### Texto para leitura
_ _ _ _

Havelange tem 82 anos, mas parece ter muito menos. Não fuma,
não bebe, anda 5 km todo dia, depois nada durante uma hora e se
submete a uma sessão de massagem.
Quando foi eleito pela primeira
vez, em 1974, disseram-lhe que
não aguentaria uma semana ou,
no máximo, um mandato. Foram
seis e ele garante que "muita
gente gostaria que continuasse por
mais um mandato". Decidiu deixar a Fifa dois anos atrás, decisão
que lhe tirou noites de sono.
Á frente da Fifa, visitou ao menos três vezes todos os países filiados e é amigo íntimo do rei Juan
Carlos 1º, da Espanha, e do presidente francês, Jacques Chirac.
Em entrevista à Folha, diz ter levado essa vida para mostrar do
que um brasileiro é capaz.
Folha - O senhor já jogou futebol
alguma vez na vida?
Havelange - Quando adolescente
jogava e não jogava mal. Mas meu
pai me disse que gostaria que eu
fizesse natação e eu nadei pelo Brasil na Olimpíada de 1936, em Berlim, e estive na seleção brasileira
de waterpolo (polo aquático) em
1952, nos Jogos de Helsinque. A
natação é o esporte que pratico
diariamente.
Folha - Como era o futebol quando o senhor assumiu a presidência
da Fifa, em 1974?

_ _ _ _

### Tarefa proposta A
Reproduza fielmente o trecho do texto sobre Havelange que vai de "Folha - O senhor" até "Fifa, em 1974?".
### Tarefa proposta B
Dê sequência ao texto sobre Havelange a partir do ponto em que ele termina.
As linhas que vêm depois deste texto não são necessárias.

### Material fornecido

_ _ _ _

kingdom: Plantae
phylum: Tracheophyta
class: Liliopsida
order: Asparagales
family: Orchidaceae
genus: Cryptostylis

_ _ _ _

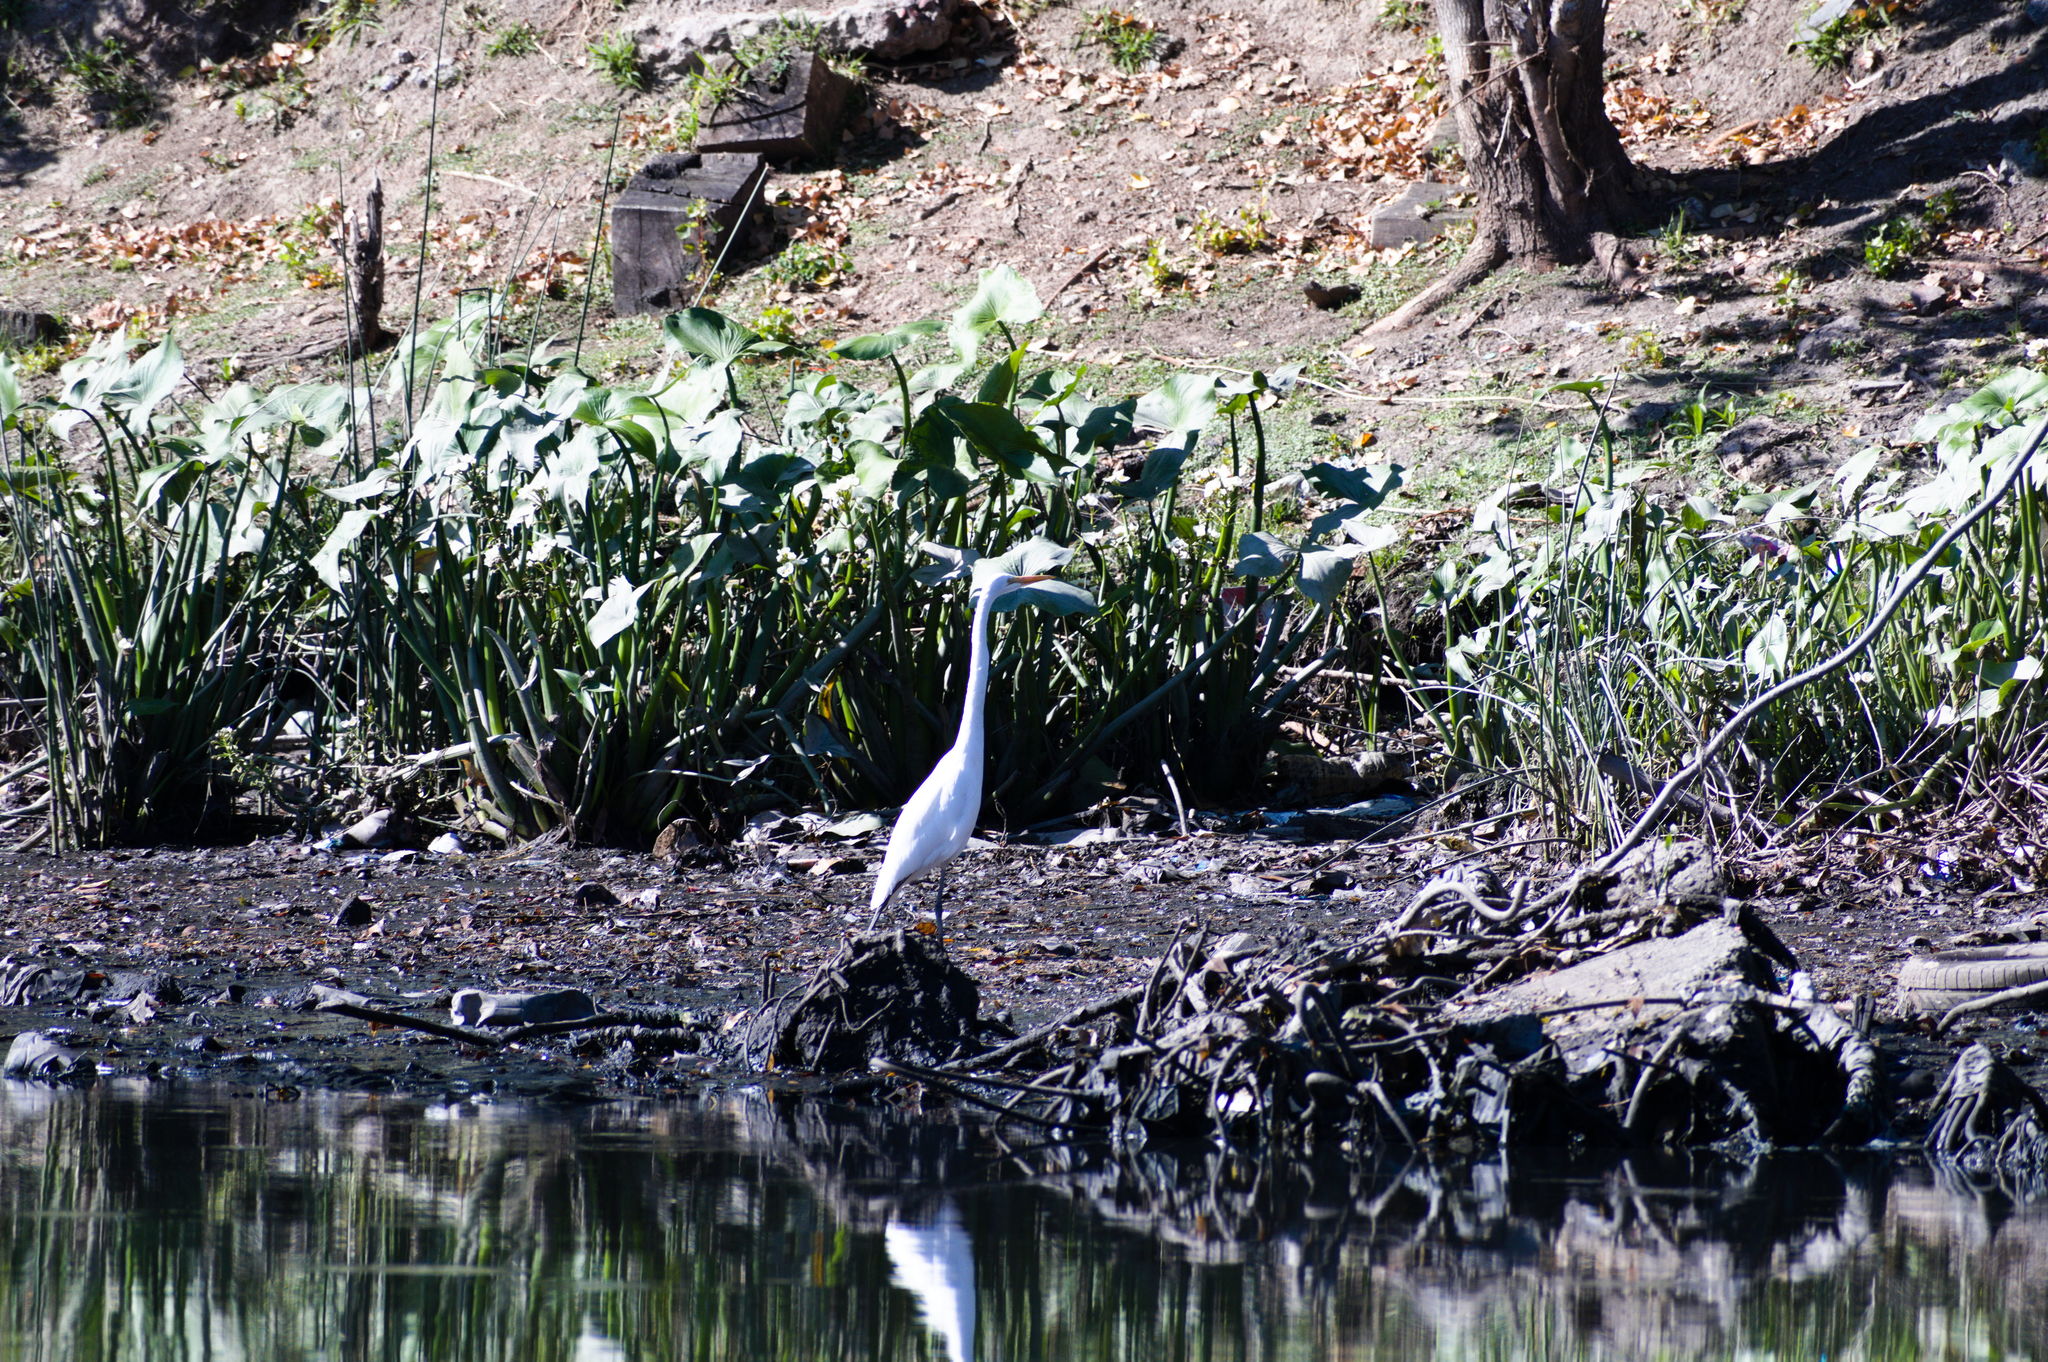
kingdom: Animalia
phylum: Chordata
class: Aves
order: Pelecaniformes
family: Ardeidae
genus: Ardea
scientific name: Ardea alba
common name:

_ _ _ _

### Resposta redigida A
Folha - O senhor já jogou futebol
alguma vez na vida?
Havelange - Quando adolescente
jogava e não jogava mal. Mas meu
pai me disse que gostaria que eu
fizesse natação e eu nadei pelo Brasil na Olimpíada de 1936, em Berlim, e estive na seleção brasileira
de waterpolo (polo aquático) em
1952, nos Jogos de Helsinque. A
natação é o esporte que pratico
diariamente.
Folha - Como era o futebol quando o senhor assumiu a presidência
da Fifa, em 1974?

### Resposta redigida B
Havelange - Tínhamos a Copa do
Mundo com 16 nações, com uma
receita de US$ 78 milhões. No caixa da Fifa, não tinha nem US$ 20.
Hoje temos a Copa com 32 seleções e a receita para esta Copa é de
US$ 500 milhões.
Para a Copa de 2002, temos garantidas receitas de US$ 1,2 bilhão
e, para 2006, US$ 1,8 bilhão.
Folha - Futebol tem de ser administrado como empresa?
Havelange - Naturalmente. Nós
não podemos vir aqui para torcer
nem para ver belas partidas. Minha função aqui foi administrar e
acho que fui bem sucedido.
Folha - O sr. cometeu erros nesse
período?
Havelange - Fiz tudo para não
faltar aos meus compromissos e
responsabilidades. Não tenho tristezas, só alegrias. Erros é possível
que tenha cometido, mas nada que
possa ter prejudicado alguém.
Folha - A divergência com Pelé
não foi um desses erros?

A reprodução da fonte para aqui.